**Instructions to follow**: Take each line in the entries below that holds "values" and show it.

**Supplied information**:
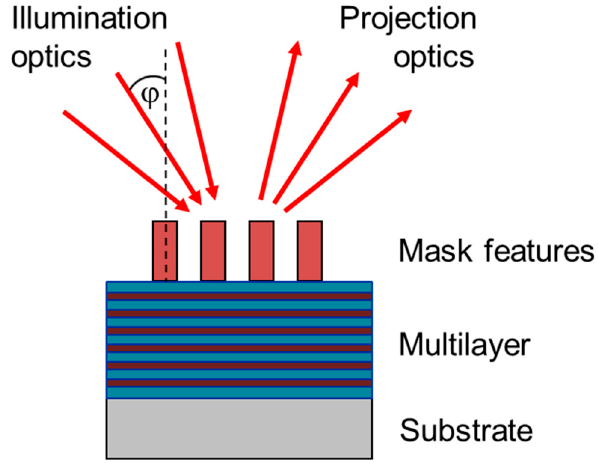
Figure 8. Principle of illumination of an EUV mirror and mask. ϕ denotes the chief ray angle.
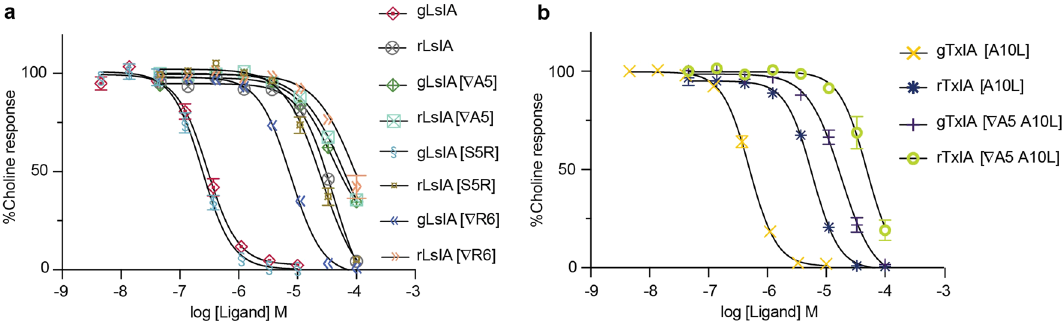
Figure 6. Functional characterisation of LsIA ( a ), TxIA [A10L] ( b ) and their analogues at human α7-containing nAChRs. Concentration response curves for LsIA, TxIA [A10L] and their analogues at α7-containing nAChRs on SH-SY5Y cells are shown. Data represent mean ± SEM of triplicate data from three independent experiments.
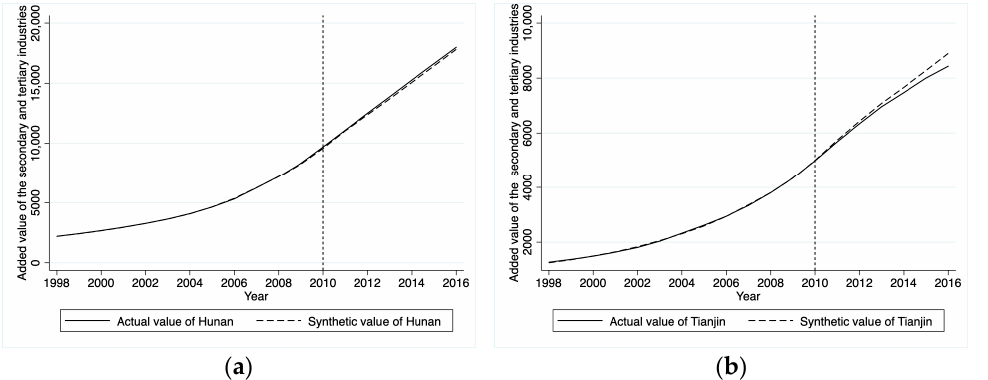
Figure 9. Synthetic control results of disposal groups: actual and synthetic values of ( a ) Hunan; ( b ) Tianjin.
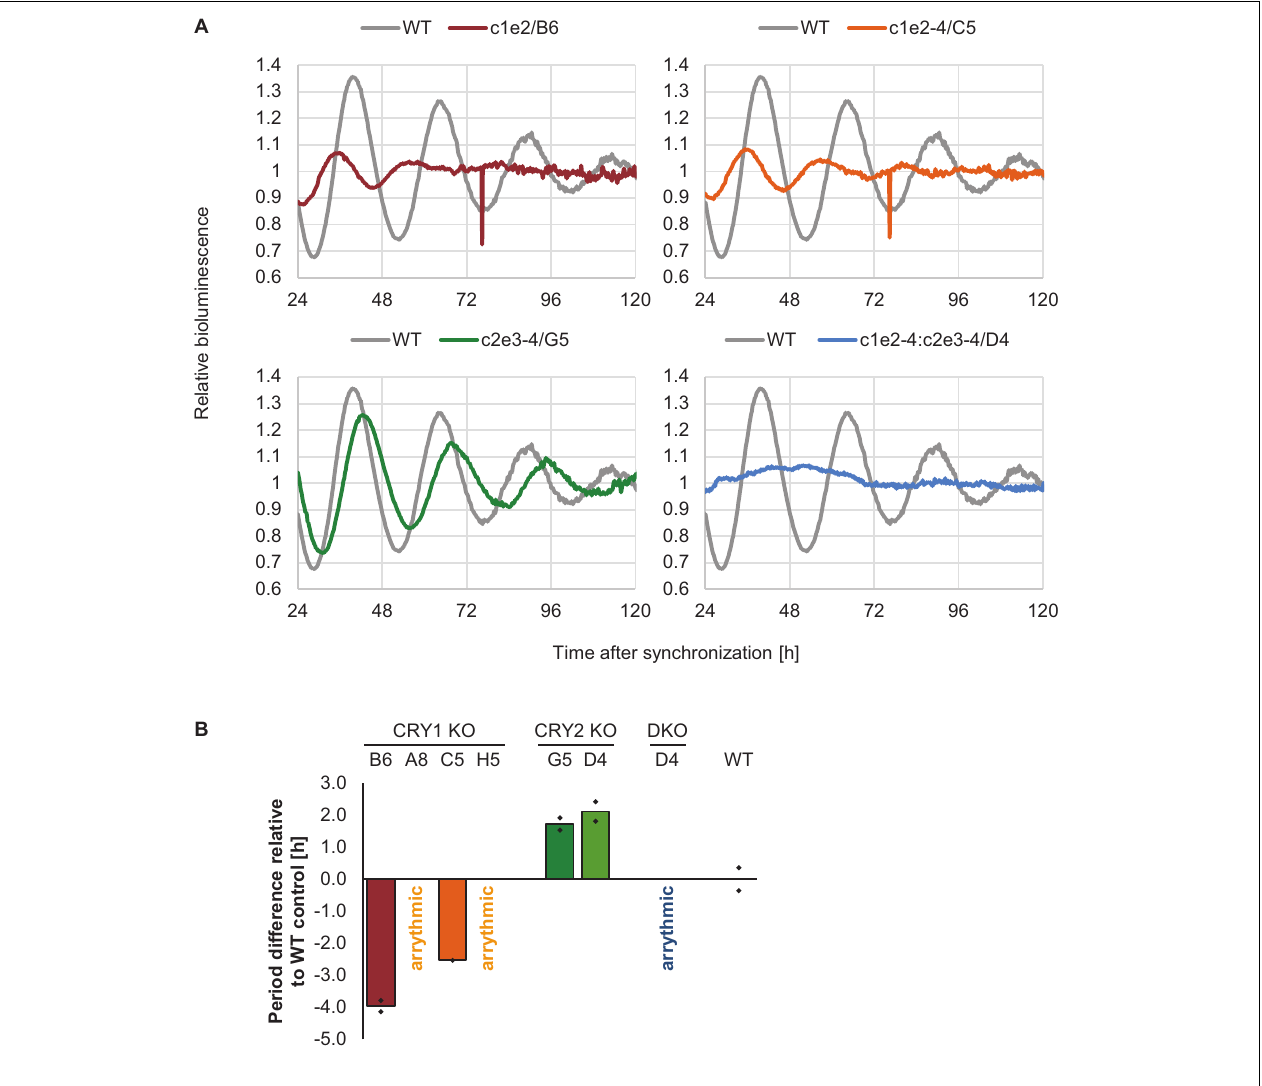
FIGURE 5 | Deletion of CRY proteins alters circadian dynamics. (A) Indicated single clones containing a Bmal1 -luciferase reporter were synchronized with dexamethasone, and bioluminescence rhythms were analyzed for several days. Shown are representative detrended time series. (B) Quantification of circadian period for indicated single cell clones (DKO = double knockout). Shown are means of two independent experiments with twelve technical replicas each (clone D5 was measured once with eight technical replicas). Dots indicate the two mean values of the two experiments.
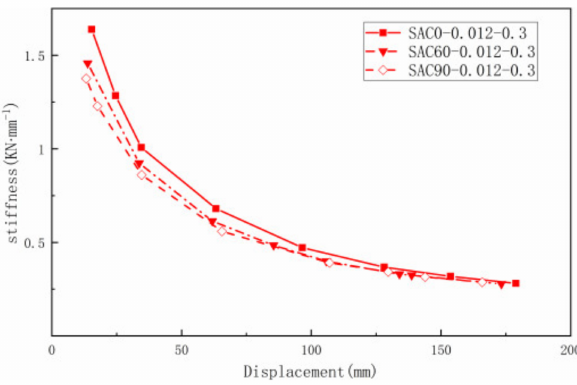
Figure 10. Relationship between stiffness degradation and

**Task result**:
Figure 9. Synthetic control results of disposal groups: actual and synthetic values of ( a ) Hunan; ( b ) Tianjin.
FIGURE 5 | Deletion of CRY proteins alters circadian dynamics. (A) Indicated single clones containing a Bmal1 -luciferase reporter were synchronized with dexamethasone, and bioluminescence rhythms were analyzed for several days. Shown are representative detrended time series. (B) Quantification of circadian period for indicated single cell clones (DKO = double knockout). Shown are means of two independent experiments with twelve technical replicas each (clone D5 was measured once with eight technical replicas). Dots indicate the two mean values of the two experiments.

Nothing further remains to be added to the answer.